Gosiewski: Karasiewicz odszedł z PiS za swoim mentorem
Szef klubu PiS Przemysław Gosiewski ocenił, że głównym powodem odejścia posła Lucjana Karasiewicza z PiS była lojalność wobec jego politycznego mentora - Jerzego Polaczka. Sam Karasiewicz, który ogłosił, że odchodzi z PiS, tłumaczył swą decyzję postawą PiS-u wobec ratyfikacji Traktatu Lizbońskiego.
03.04.2008 | aktual.: 03.04.2008 17:55
Według Lucjana Karasiewicza, PiS w sprawie ratyfikacji Traktatu "stanął w rozkroku". Sam Karasiewicz to jedyny poseł PiS, który już w marcu publicznie deklarował, że zagłosuje za ratyfikacją, nawet jeśli zmiany proponowane wówczas przez PiS do ustawy ratyfikacyjnej nie zostaną uwzględnione przez Sejm.
Gosiewski uważa, że tłumaczenia Karasiewicza to próba tworzenia ideologii. Jak dodał, Karasiewicz od dawna sygnalizował, że chce wystąpić z klubu argumentując, że całe jego życie polityczne jest związane z Jerzym Polaczkiem.
W ocenie Gosiewskiego, Karasiewicz obecnie nie chce być w niezręcznej sytuacji, będąc w innej formacji niż Jerzy Polaczek. Według Gosiewskiego, Polaczek jest wychowawcą politycznym posła Karasiewicza, znają się wiele lat.
Polaczek pod koniec grudnia zrezygnował z członkostwa w PiS. Mówił, że to wyraz sprzeciwu wobec decyzji podjętych przez prezesa partii przed grudniowym kongresem. Jarosław Kaczyński nie zgodził się na obecność na kongresie trzech byłych wiceprezesów PiS: Ludwika Dorna, Kazimierza Ujazdowskiego i Pawła Zalewskiego.
W wyniku wewnątrzpartyjnego konfliktu, Ujazdowski i Zalewski odeszli z PiS.

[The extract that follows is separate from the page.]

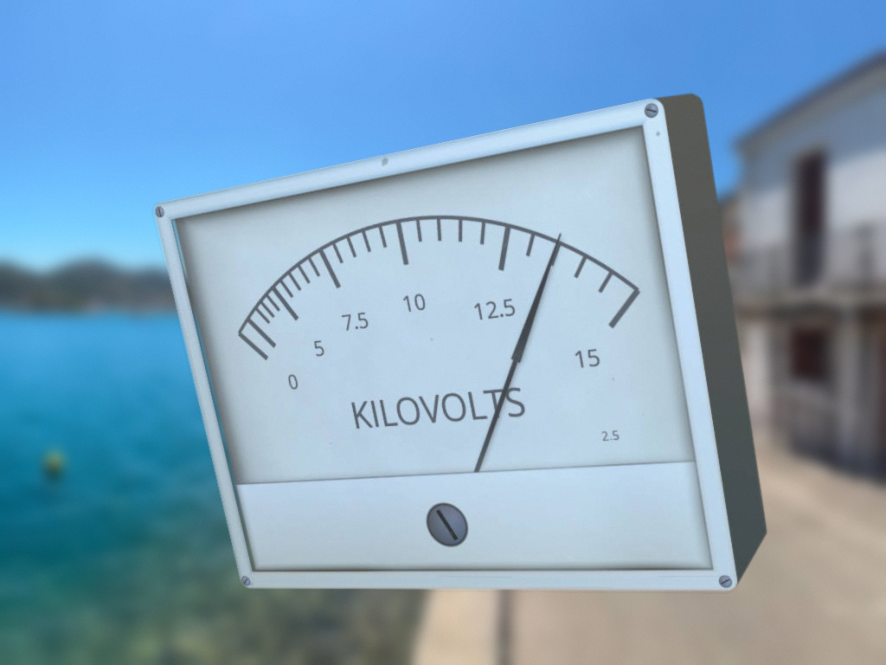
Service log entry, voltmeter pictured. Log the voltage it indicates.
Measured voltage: 13.5 kV
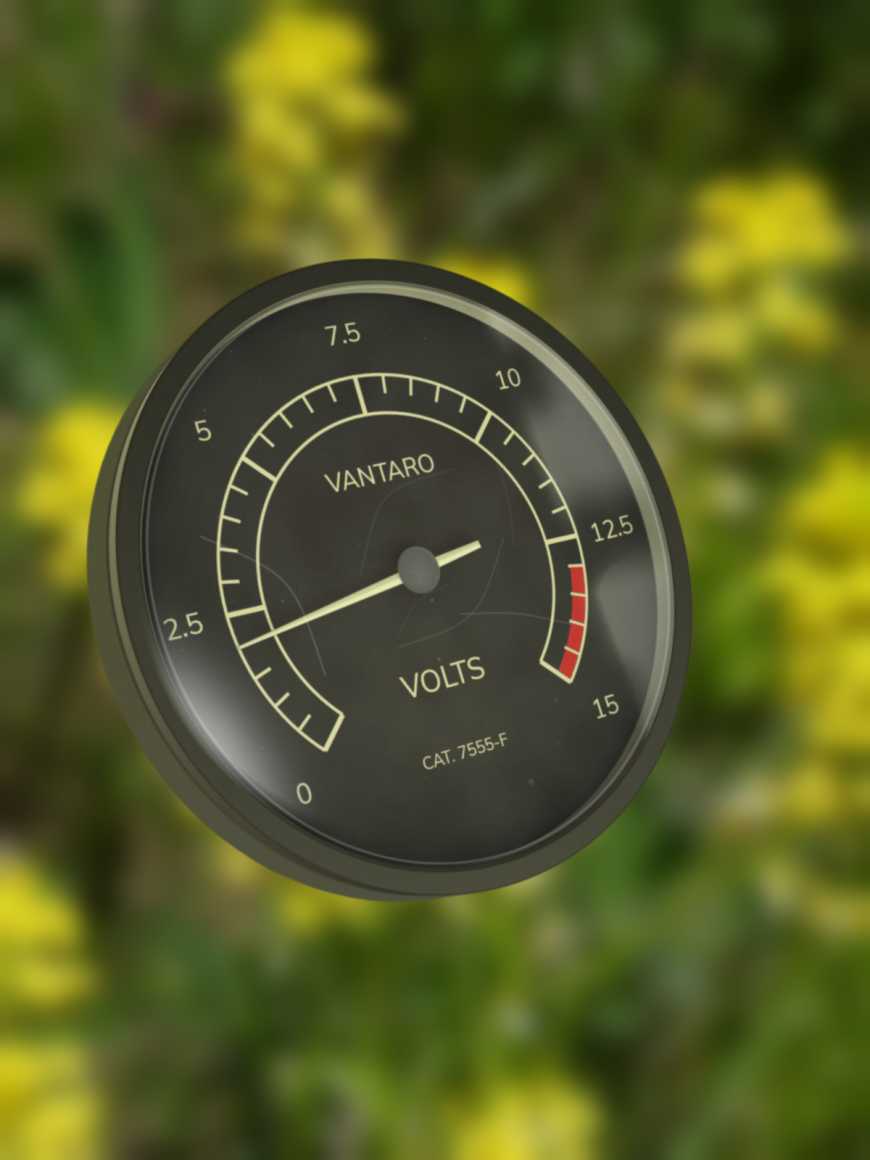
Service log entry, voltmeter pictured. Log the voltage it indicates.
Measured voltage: 2 V
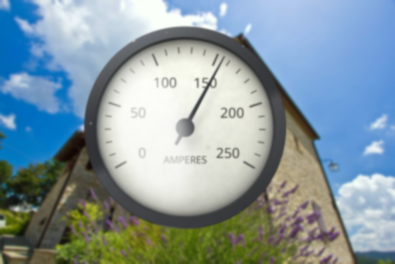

Gosiewski przypomniał, że przed wyborami kandydaci na parlamentarzystów PiS podpisywali deklaracje, że w przypadku zaprzestania wspierania PiS złożą honorową rezygnację ze sprawowanego mandatu. W związku z tym, według Gosiewskiego, Karasiewicz powinien zrzec się mandatu.
Karasiewicz - jak mówi - nie zamierza zrzec się mandatu. Z kolei, zdaniem Gosiewskiego, jeśli Karasiewicz podpisał zobowiązanie, powinien je honorować.
Szef klubu PiS przyznał jednak, że jego byli partyjni koledzy udowodnili, że takich zobowiązań można nie honorować.